EXERCISE BRIEF: Please find every line in the entries below that contains the string "Weekly", and copy it.

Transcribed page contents
▼▼▼
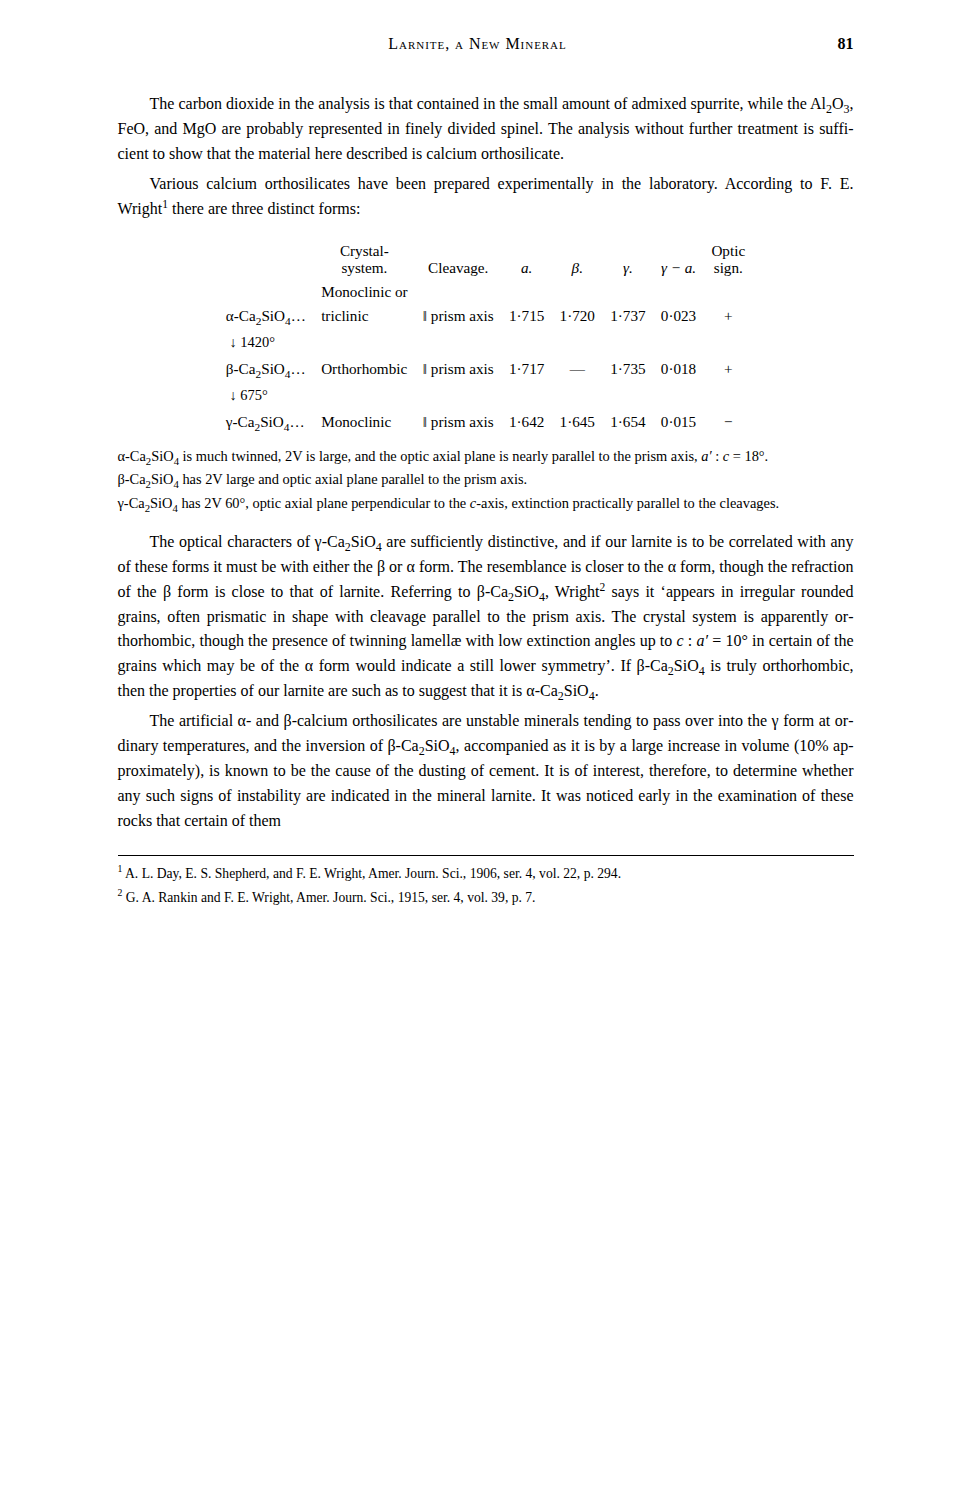Larnite, a New Mineral 81
The carbon dioxide in the analysis is that contained in the small amount of admixed spurrite, while the Al2 O3, FeO, and MgO are probably represented in finely divided spinel. The analysis without further treatment is sufficient to show that the material here described is calcium orthosilicate.
Various calcium orthosilicates have been prepared experimentally in the laboratory. According to F. E. Wright1 there are three distinct forms:
| | Crystal- system. | Cleavage. | a. | β. | γ. | γ − a. | Optic sign. |
| --- | --- | --- | --- | --- | --- | --- | --- |
| α-Ca 2 SiO 4 … | Monoclinic or triclinic | ‖ prism axis | 1·715 | 1·720 | 1·737 | 0·023 | + |
| ↓ 1420° |
| β-Ca 2 SiO 4 … | Orthorhombic | ‖ prism axis | 1·717 | — | 1·735 | 0·018 | + |
| ↓ 675° |
| γ-Ca 2 SiO 4 … | Monoclinic | ‖ prism axis | 1·642 | 1·645 | 1·654 | 0·015 | − |
α-Ca2 SiO4 is much twinned, 2V is large, and the optic axial plane is nearly parallel to the prism axis, a′ : c = 18°.
β-Ca2 SiO4 has 2V large and optic axial plane parallel to the prism axis.
γ-Ca2 SiO4 has 2V 60°, optic axial plane perpendicular to the c-axis, extinction practically parallel to the cleavages.
The optical characters of γ-Ca2 SiO4 are sufficiently distinctive, and if our larnite is to be correlated with any of these forms it must be with either the β or α form. The resemblance is closer to the α form, though the refraction of the β form is close to that of larnite. Referring to β-Ca2 SiO4, Wright2 says it ‘appears in irregular rounded grains, often prismatic in shape with cleavage parallel to the prism axis. The crystal system is apparently orthorhombic, though the presence of twinning lamellæ with low extinction angles up to c : a′ = 10° in certain of the grains which may be of the α form would indicate a still lower symmetry’. If β-Ca2 SiO4 is truly orthorhombic, then the properties of our larnite are such as to suggest that it is α-Ca2 SiO4.
The artificial α- and β-calcium orthosilicates are unstable minerals tending to pass over into the γ form at ordinary temperatures, and the inversion of β-Ca2 SiO4, accompanied as it is by a large increase in volume (10% approximately), is known to be the cause of the dusting of cement. It is of interest, therefore, to determine whether any such signs of instability are indicated in the mineral larnite. It was noticed early in the examination of these rocks that certain of them
1 A. L. Day, E. S. Shepherd, and F. E. Wright, Amer. Journ. Sci., 1906, ser. 4, vol. 22, p. 294.
2 G. A. Rankin and F. E. Wright, Amer. Journ. Sci., 1915, ser. 4, vol. 39, p. 7.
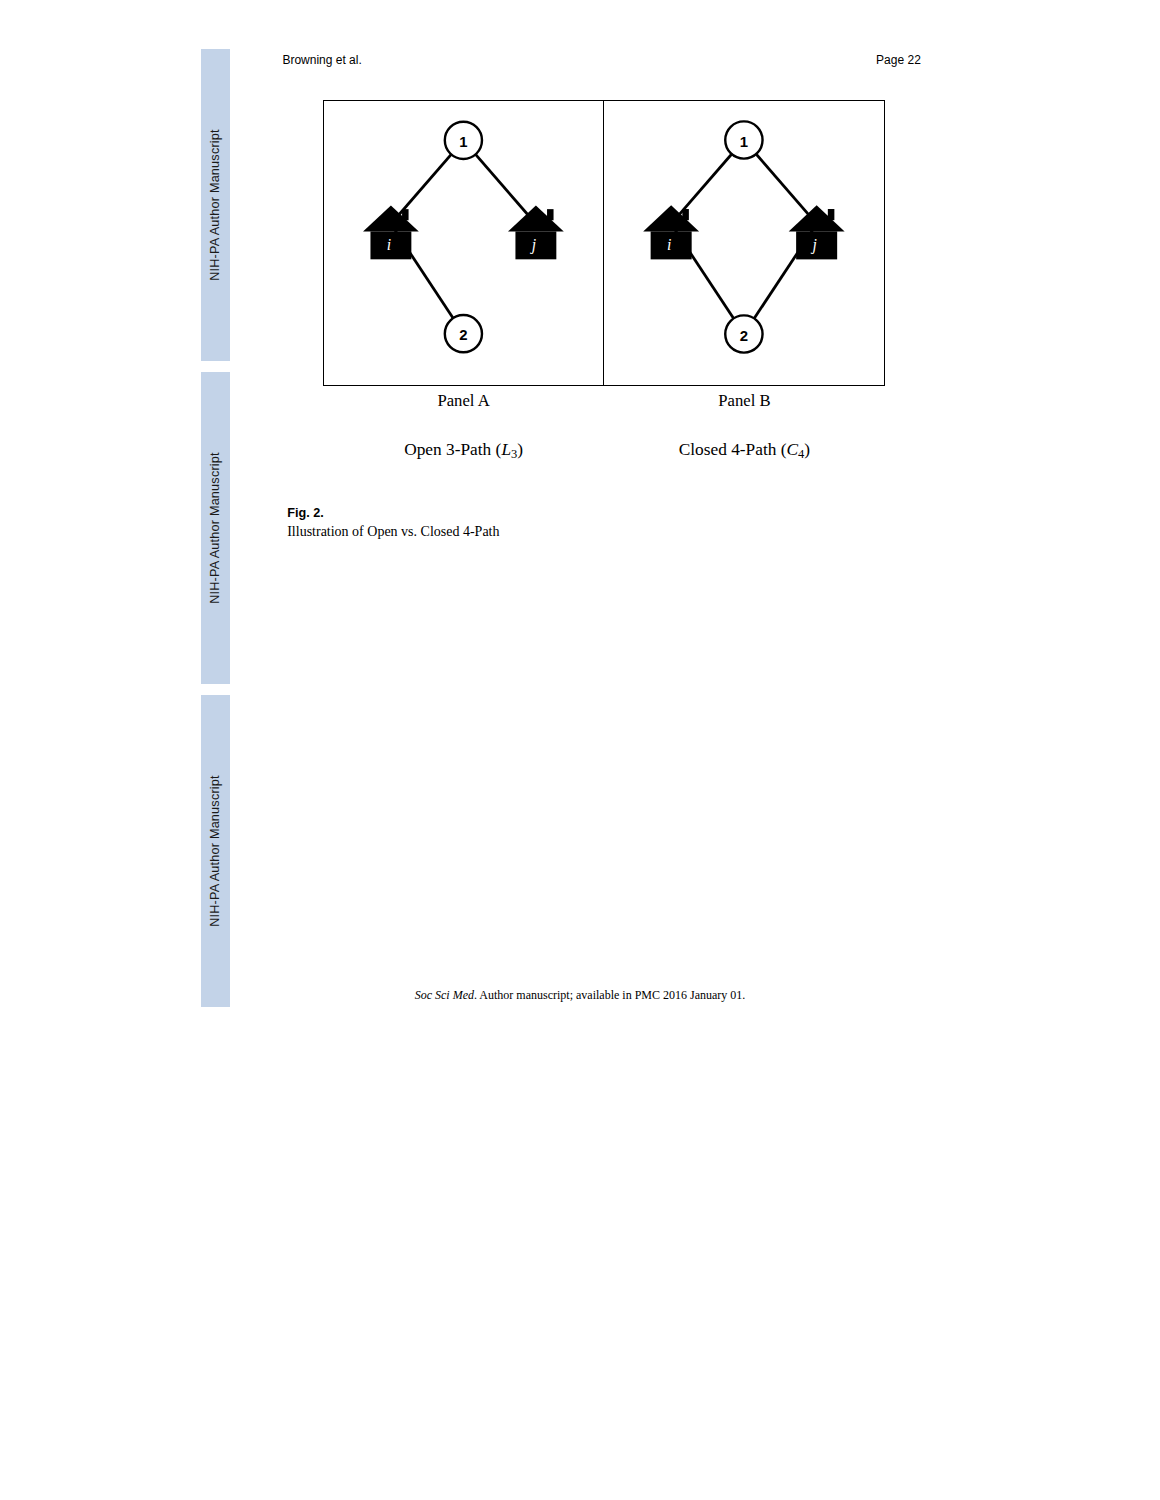NIH-PA Author Manuscript
NIH-PA Author Manuscript
NIH-PA Author Manuscript
Browning et al.
Page 22
i j 1 2
i j 1 2
Panel A
Panel B
Open 3-Path (L3)
Closed 4-Path (C4)
Fig. 2.
Illustration of Open vs. Closed 4-Path
Soc Sci Med. Author manuscript; available in PMC 2016 January 01.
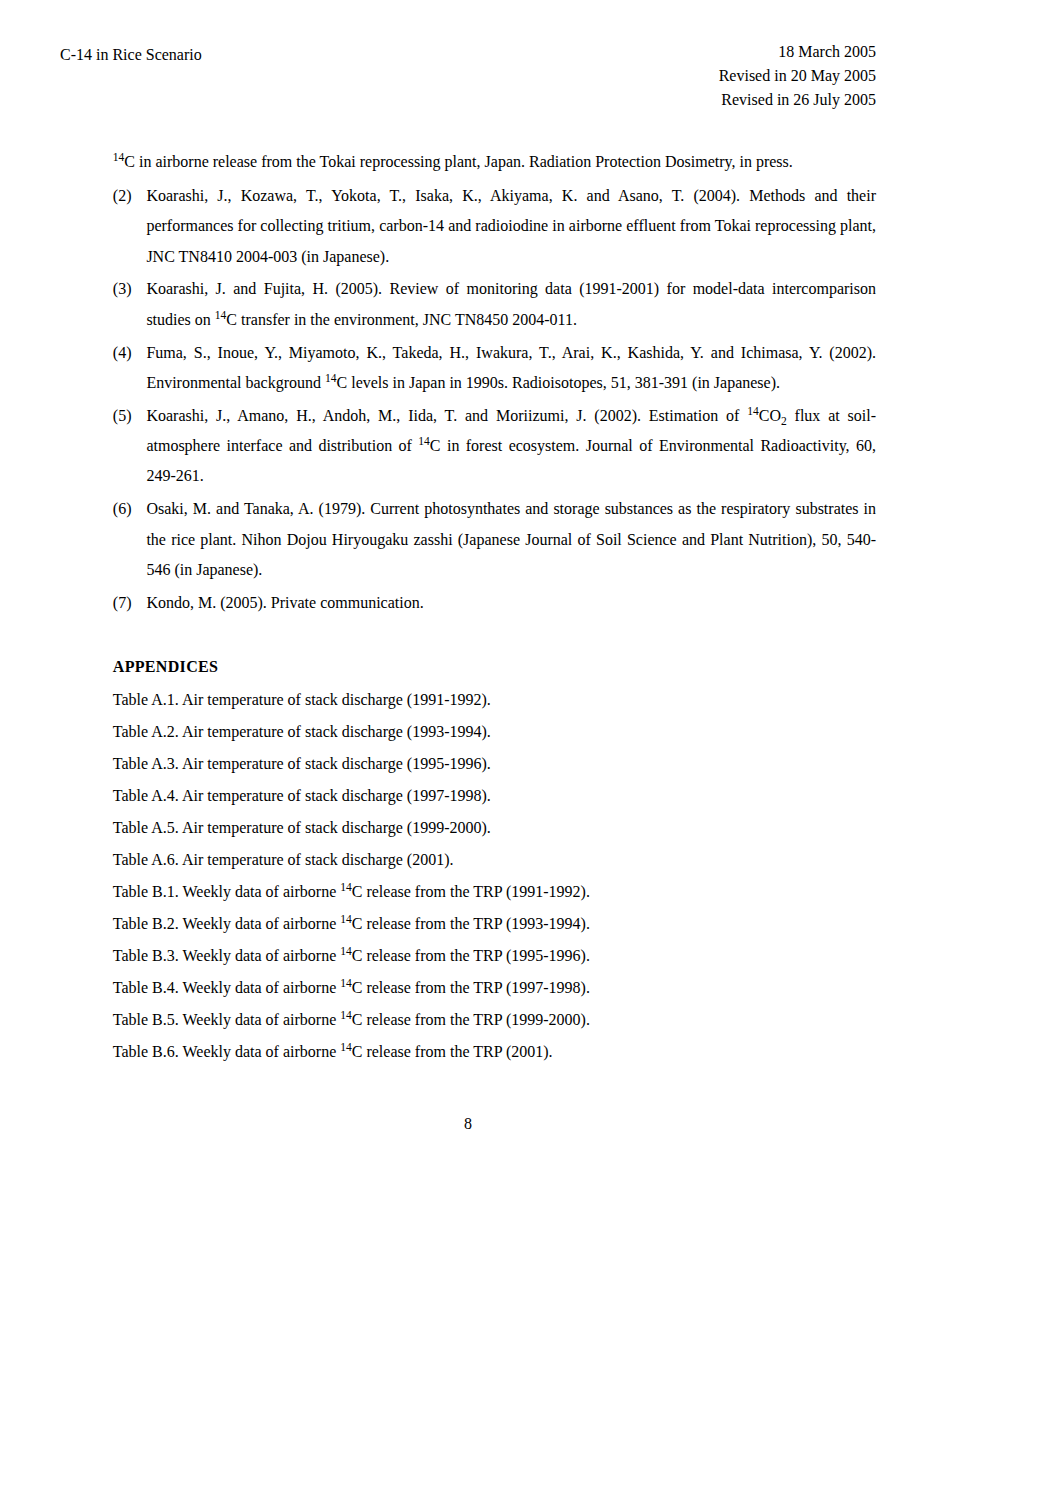C-14 in Rice Scenario
18 March 2005
Revised in 20 May 2005
Revised in 26 July 2005
14C in airborne release from the Tokai reprocessing plant, Japan. Radiation Protection Dosimetry, in press.
(2) Koarashi, J., Kozawa, T., Yokota, T., Isaka, K., Akiyama, K. and Asano, T. (2004). Methods and their performances for collecting tritium, carbon-14 and radioiodine in airborne effluent from Tokai reprocessing plant, JNC TN8410 2004-003 (in Japanese).
(3) Koarashi, J. and Fujita, H. (2005). Review of monitoring data (1991-2001) for model-data intercomparison studies on 14C transfer in the environment, JNC TN8450 2004-011.
(4) Fuma, S., Inoue, Y., Miyamoto, K., Takeda, H., Iwakura, T., Arai, K., Kashida, Y. and Ichimasa, Y. (2002). Environmental background 14C levels in Japan in 1990s. Radioisotopes, 51, 381-391 (in Japanese).
(5) Koarashi, J., Amano, H., Andoh, M., Iida, T. and Moriizumi, J. (2002). Estimation of 14CO2 flux at soil-atmosphere interface and distribution of 14C in forest ecosystem. Journal of Environmental Radioactivity, 60, 249-261.
(6) Osaki, M. and Tanaka, A. (1979). Current photosynthates and storage substances as the respiratory substrates in the rice plant. Nihon Dojou Hiryougaku zasshi (Japanese Journal of Soil Science and Plant Nutrition), 50, 540-546 (in Japanese).
(7) Kondo, M. (2005). Private communication.
APPENDICES
Table A.1. Air temperature of stack discharge (1991-1992).
Table A.2. Air temperature of stack discharge (1993-1994).
Table A.3. Air temperature of stack discharge (1995-1996).
Table A.4. Air temperature of stack discharge (1997-1998).
Table A.5. Air temperature of stack discharge (1999-2000).
Table A.6. Air temperature of stack discharge (2001).
Table B.1. Weekly data of airborne 14C release from the TRP (1991-1992).
Table B.2. Weekly data of airborne 14C release from the TRP (1993-1994).
Table B.3. Weekly data of airborne 14C release from the TRP (1995-1996).
Table B.4. Weekly data of airborne 14C release from the TRP (1997-1998).
Table B.5. Weekly data of airborne 14C release from the TRP (1999-2000).
Table B.6. Weekly data of airborne 14C release from the TRP (2001).
8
▲▲▲
RESPONSE BOX:
Table B.1. Weekly data of airborne 14C release from the TRP (1991-1992).
Table B.2. Weekly data of airborne 14C release from the TRP (1993-1994).
Table B.3. Weekly data of airborne 14C release from the TRP (1995-1996).
Table B.4. Weekly data of airborne 14C release from the TRP (1997-1998).
Table B.5. Weekly data of airborne 14C release from the TRP (1999-2000).
Table B.6. Weekly data of airborne 14C release from the TRP (2001).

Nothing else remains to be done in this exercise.